2024 book by S. Jaishankar

Why Bharat Matters is a 2024 non-fictional book written by Indian politician and author S. Jaishankar, and published by Rupa Publications. Jaishankar was the incumbent Minister of External Affairs of the Government of India in the Second Modi ministry at the time of publishing.

In this work, Jaishankar discusses India's foreign policy and emphasises the importance of Bharat, i.e. India, with its ever-growing role on the global stage as a potential superpower.

==Synopsis==
Why Bharat Matters is Jaishankar's second book, followed by his previous book The India Way: Strategies for an Uncertain World, in which he provided his analysis of India's geopolitical strategy since independence, along with India's historical statecraft and the impact of colonisation.

In Why Bharat Matters, Jaishankar delves deeper into India's foreign policy landscape, emphasising the country's cultural values and global ambitions.
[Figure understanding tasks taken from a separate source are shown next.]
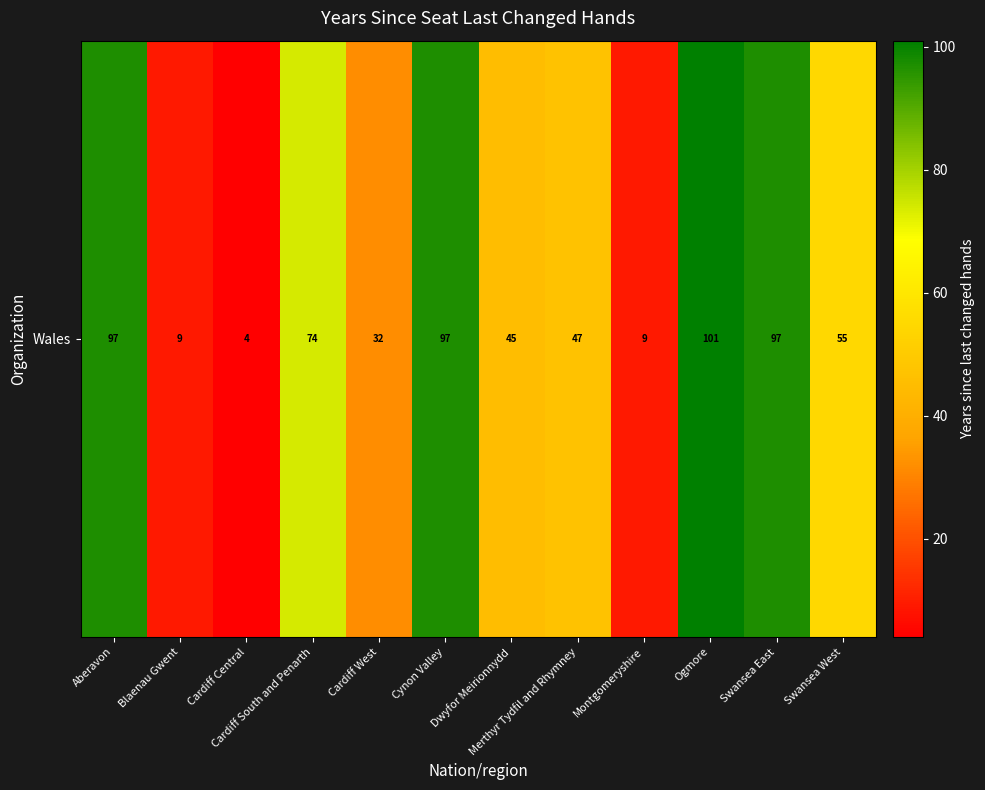

Where is the data nearest to the value 52?

Swansea West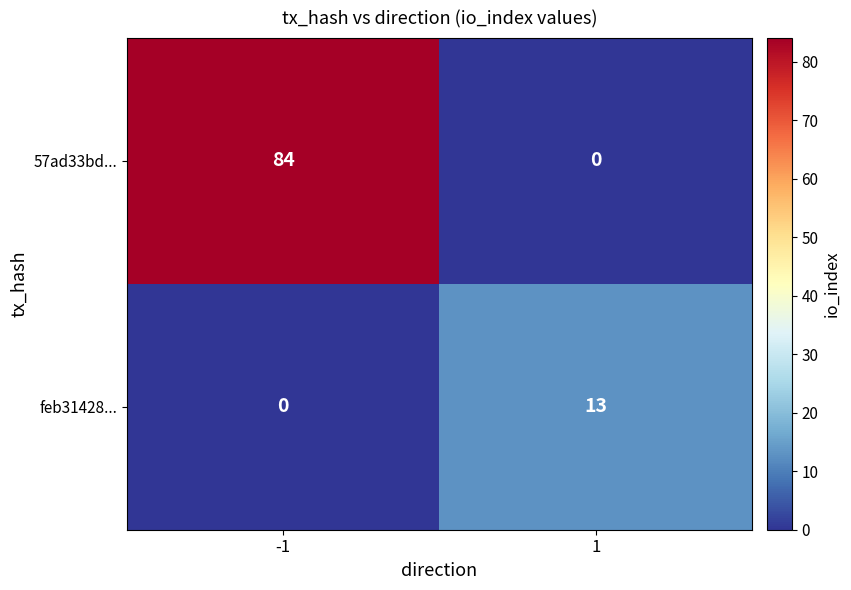

How many categories are shown in the chart?

2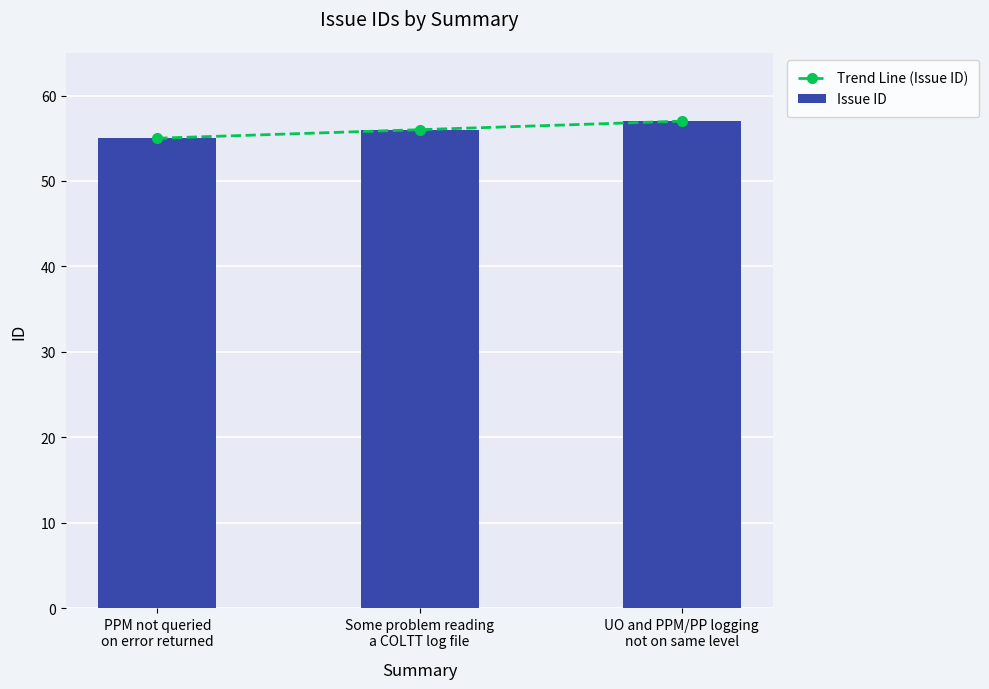

At which category is the sum across all series the highest?

UO and PPM/PP logging
not on same level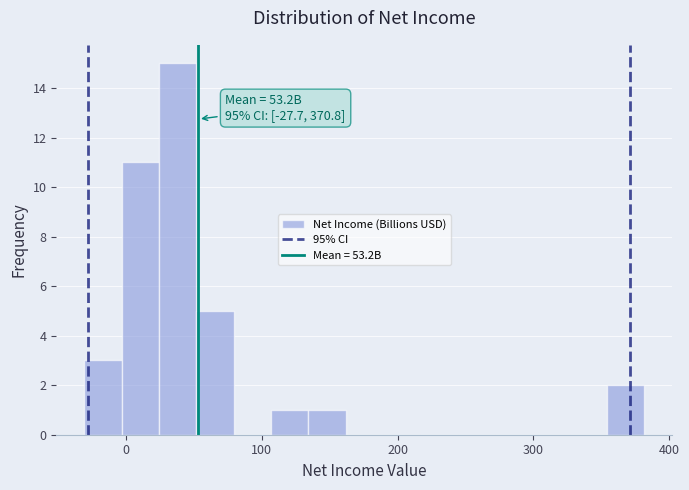

Read against the x-axis, roughly where is the centre of the tallest bar?

40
He explores the significance of India's historical heritage, particularly drawing insights from the epic Ramayana. It discusses India's evolving role in the global arena, emphasising the importance of transparent digital realms, resilient supply chains, and strategic economic decisions.
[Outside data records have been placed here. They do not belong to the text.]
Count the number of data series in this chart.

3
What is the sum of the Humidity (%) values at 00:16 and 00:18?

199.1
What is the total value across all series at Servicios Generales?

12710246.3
The book also addresses key initiatives implemented by Indian government such as 'SAGAR' and 'Neighbourhood First', showcasing India's surfacing as a positive force on the global stage. Through a blend of tradition, heritage, and modernity, Jaishankar portrays India as a confident and committed nation poised to play an important role in international affairs.

==Reception==
Columnist and scholar Harshil Mehta, in his review for Firstpost, called the book important for encouraging debates over civilisational heritage of India and presenting views of the Modi government on international affairs.
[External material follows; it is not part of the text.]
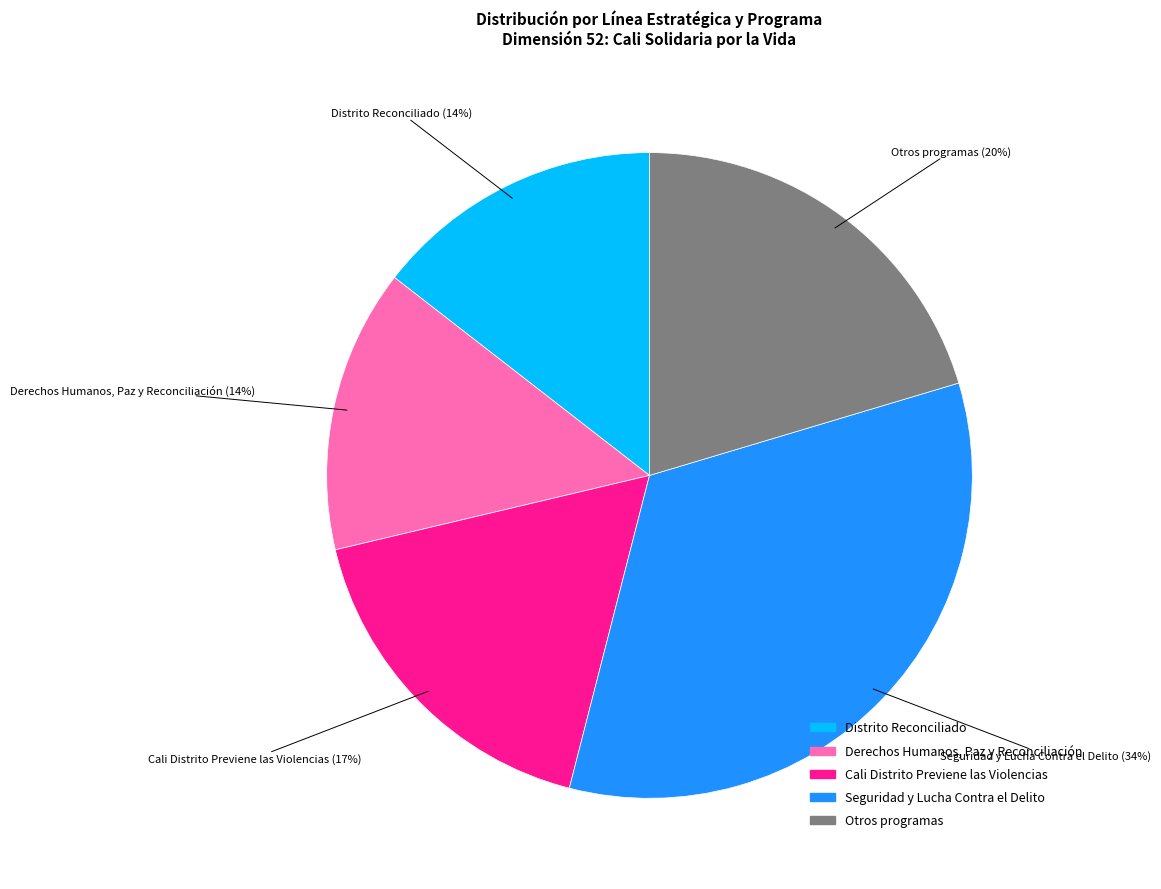

To the nearest percent, what is the difference between the Derechos Humanos, Paz y Reconciliación and Cali Distrito Previene las Violencias slice percentages?

3%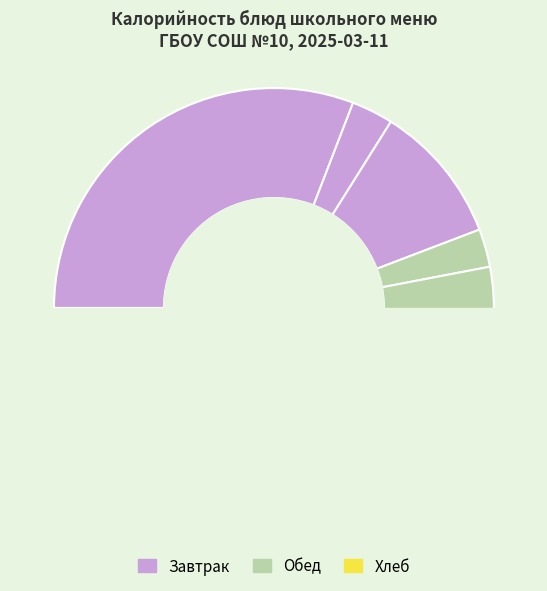

To the nearest percent, what is the difference between the Картофельное пюре and Суп картофельный slice percentages?

5%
In a review for The Indian Express, the editor C Raja Mohan praised the book for sparking much-needed debate about Jawaharlal Nehru's foreign policy. He further added that the book will help readers break away from the perspective that everything Indian foreign leadership did in the past was the correct choice for that moment. The New Indian Express hailed the book calling it a well-timed collection of historical essays that explores India’s foreign policy initiatives, that underscore major pivotal moments.

Writing for The Asian Age, editor Indranil Banerjie stated, the book is invaluable, but not reader-friendly, calling it a textbook on government foreign policy instead of a juicy thesis on Bharat.